=== Section Start ===

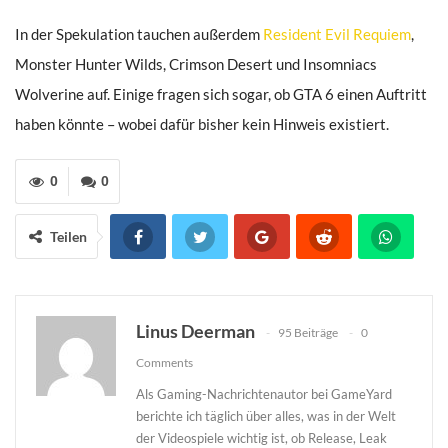
In der Spekulation tauchen außerdem
Resident Evil Requiem
,
Monster Hunter Wilds, Crimson Desert und Insomniacs
Wolverine auf. Einige fragen sich sogar, ob GTA 6 einen Auftritt
haben könnte – wobei dafür bisher kein Hinweis existiert.
0
0
Teilen
Linus Deerman
95 Beiträge
0
Comments
Als Gaming-Nachrichtenautor bei GameYard
berichte ich täglich über alles, was in der Welt
der Videospiele wichtig ist, ob Release, Leak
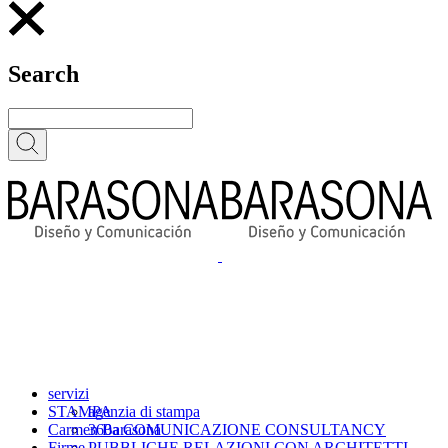
Search
servizi
STAMPA
agenzia di stampa
Carmen Barasona
360a COMUNICAZIONE CONSULTANCY
Firme
PUBBLICHE RELAZIONI CON ARCHITETTI,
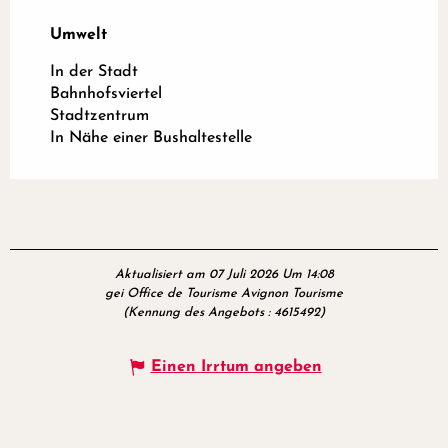
Umwelt
Umwelt
In der Stadt
Bahnhofsviertel
Stadtzentrum
In Nähe einer Bushaltestelle
Aktualisiert am 07 Juli 2026 Um 14:08
gei Office de Tourisme Avignon Tourisme
(Kennung des Angebots :
4615492
)
Einen Irrtum angeben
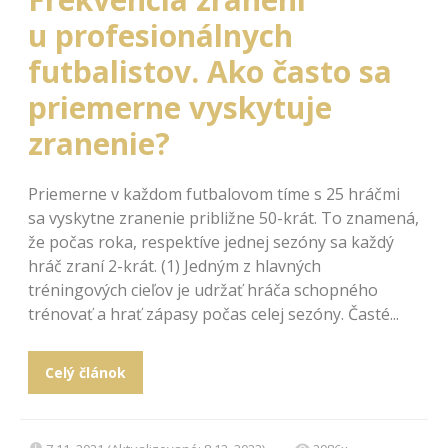
u profesionálnych
futbalistov. Ako často sa
priemerne vyskytuje
zranenie?
Priemerne v každom futbalovom tíme s 25 hráčmi
sa vyskytne zranenie približne 50-krát. To znamená,
že počas roka, respektíve jednej sezóny sa každý
hráč zraní 2-krát. (1) Jedným z hlavných
tréningových cieľov je udržať hráča schopného
trénovať a hrať zápasy počas celej sezóny. Časté...
Celý článok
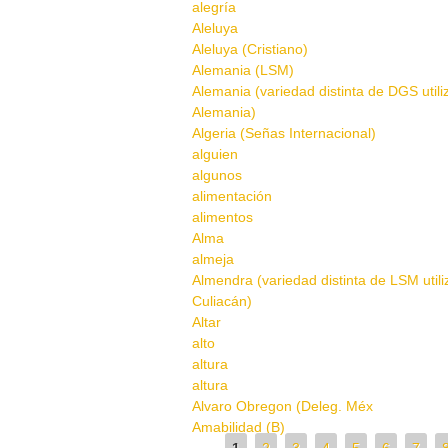
alegría
Aleluya
Aleluya (Cristiano)
Alemania (LSM)
Alemania (variedad distinta de DGS util
Alemania)
Algeria (Señas Internacional)
alguien
algunos
alimentación
alimentos
Alma
almeja
Almendra (variedad distinta de LSM util
Culiacán)
Altar
alto
altura
altura
Alvaro Obregon (Deleg. Méx
Amabilidad (B)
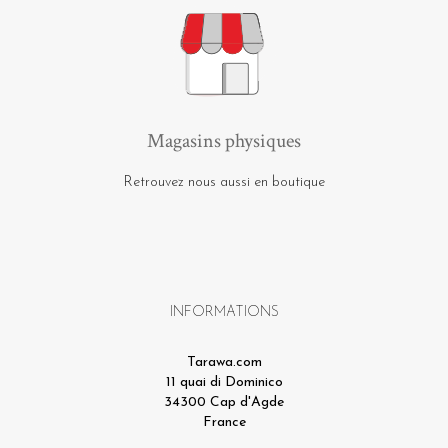
Magasins physiques
Retrouvez nous aussi en boutique
INFORMATIONS
Tarawa.com
11 quai di Dominico
34300 Cap d'Agde
France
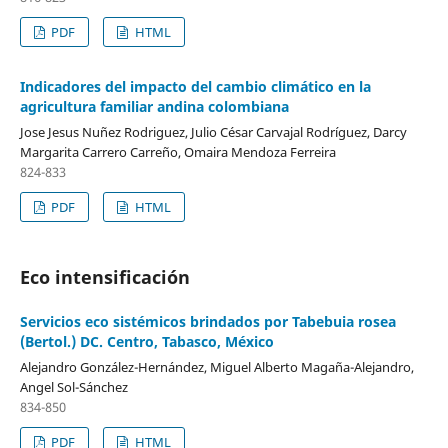
PDF
HTML
Indicadores del impacto del cambio climático en la
agricultura familiar andina colombiana
Jose Jesus Nuñez Rodriguez, Julio César Carvajal Rodríguez, Darcy
Margarita Carrero Carreño, Omaira Mendoza Ferreira
824-833
PDF
HTML
Eco intensificación
Servicios eco sistémicos brindados por Tabebuia rosea
(Bertol.) DC. Centro, Tabasco, México
Alejandro González-Hernández, Miguel Alberto Magaña-Alejandro,
Angel Sol-Sánchez
834-850
PDF
HTML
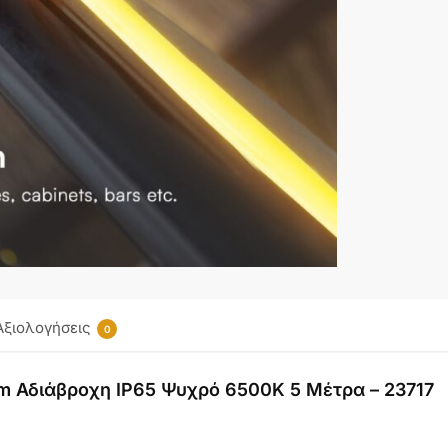
Αξιολογήσεις
0
lm Αδιάβροχη IP65 Ψυχρό 6500K 5 Μέτρα – 23717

=== Section End ===

§ Your instructions
Which lines in the items above contain the word "distinta"? Pick out each one, treating uppercase and lowercase as different.

§ Response
Alemania (variedad distinta de DGS util
Almendra (variedad distinta de LSM util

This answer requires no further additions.